Sunday, 23 October 2011

This and that: mostly about Catholic schools ...

Whilst in some quarters, the Westminster Diocese's education service is making headlines over its handling of Cardinal Vaughan school, in Twickenham it is the plans to build a new secondary school that are causing quite a different stir: here and here. The exact motivations of the lobby group opposing this proposed school cannot be determined from the media coverage, but there were protest activities against the Papal visit in the same area in 2010. In the context of both of these situations, there is an interesting account on the Catholic Education Service website about Catholic Schools: Mission and Governance. Whilst it notes that
For Catholic schools under the trusteeship of the diocese the Trusts under which Catholic schools are established contain within their objects a requirement to provide education for Catholic children.
it also points out that the Catholic character of such schools is supported in a number of other ways.

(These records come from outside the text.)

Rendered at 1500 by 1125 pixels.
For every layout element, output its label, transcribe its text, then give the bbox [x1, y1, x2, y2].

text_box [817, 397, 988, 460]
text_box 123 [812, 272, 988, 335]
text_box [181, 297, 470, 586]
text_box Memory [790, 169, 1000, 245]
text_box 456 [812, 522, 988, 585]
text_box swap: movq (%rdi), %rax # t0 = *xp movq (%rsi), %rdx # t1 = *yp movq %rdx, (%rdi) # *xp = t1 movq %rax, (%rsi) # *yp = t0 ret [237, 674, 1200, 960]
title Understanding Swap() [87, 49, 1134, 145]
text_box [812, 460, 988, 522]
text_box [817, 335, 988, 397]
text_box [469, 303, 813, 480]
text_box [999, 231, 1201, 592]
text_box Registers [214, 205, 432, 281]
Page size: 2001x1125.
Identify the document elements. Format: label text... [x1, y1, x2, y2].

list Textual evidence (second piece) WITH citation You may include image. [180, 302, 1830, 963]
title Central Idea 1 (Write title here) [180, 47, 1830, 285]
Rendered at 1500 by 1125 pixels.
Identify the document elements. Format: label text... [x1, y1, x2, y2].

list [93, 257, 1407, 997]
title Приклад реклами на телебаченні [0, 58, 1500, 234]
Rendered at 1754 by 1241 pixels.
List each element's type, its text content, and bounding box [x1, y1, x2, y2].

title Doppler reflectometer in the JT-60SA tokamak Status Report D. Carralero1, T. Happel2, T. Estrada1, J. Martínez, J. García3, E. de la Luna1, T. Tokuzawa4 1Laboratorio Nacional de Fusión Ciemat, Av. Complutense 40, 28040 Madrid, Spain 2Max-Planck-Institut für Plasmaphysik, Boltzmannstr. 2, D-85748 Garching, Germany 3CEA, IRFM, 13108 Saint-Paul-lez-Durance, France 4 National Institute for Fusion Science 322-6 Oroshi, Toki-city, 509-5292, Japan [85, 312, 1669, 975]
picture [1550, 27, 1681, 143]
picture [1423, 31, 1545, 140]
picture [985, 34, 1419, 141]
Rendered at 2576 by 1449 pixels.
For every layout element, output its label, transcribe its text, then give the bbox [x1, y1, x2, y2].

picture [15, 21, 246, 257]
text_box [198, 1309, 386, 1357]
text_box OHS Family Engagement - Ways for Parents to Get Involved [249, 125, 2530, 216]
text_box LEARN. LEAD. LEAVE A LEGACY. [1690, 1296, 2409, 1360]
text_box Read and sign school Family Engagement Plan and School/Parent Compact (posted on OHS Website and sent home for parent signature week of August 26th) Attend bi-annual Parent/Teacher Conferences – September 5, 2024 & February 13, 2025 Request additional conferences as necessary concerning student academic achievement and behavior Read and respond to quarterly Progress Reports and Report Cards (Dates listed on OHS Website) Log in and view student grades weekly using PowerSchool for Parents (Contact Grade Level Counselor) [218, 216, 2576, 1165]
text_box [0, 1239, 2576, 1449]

And, in a completely different context, another story about Catholic schools: Cardinal ‘fasts’ over court ruling and Hundreds of young people supported Cardinal Joseph Zen on third day of Hunger strike in Hong Kong.

A point made in discussion during yesterday's London event of Aid to the Church in Need was that, since the fall of dictatorial regimes in north Africa and the Middle East, the situation of Christians in those countries has deteriorated. There is a real concern that the new governments that will succeed the dictators will embrace an Islamic fundamentalism that will discriminate against Christians in those countries. Reference was also made to the experience of Christians in Iraq. There is a tempting prudential judgement that it would have been better for Christians had the dictators remained in power. But it really is damaging to Christian testimony when those communities appear as being "sheltered" by regimes whose actions with regard to other citizens are contrary to Christian teaching on the dignity of the human person and the freedom due to each and every person. There is a more authentic witness when Christians are persecuted. I think it is Hans Urs von Balthasar who wrote somewhere that it is the normal condition of the Christian that he or she should be subject to discrimination or persecution and, in consequence, the absence of such persecution should be a cause for an examination of conscience with regard to the quality of Christian witness being given.

PS. The Richmond Inclusive Schools Campaign website is here. It is interesting to look at the list of supporters at the foot of the page, as this, and the content of the page itself, gives some context to the "set up and backed by local people" lead.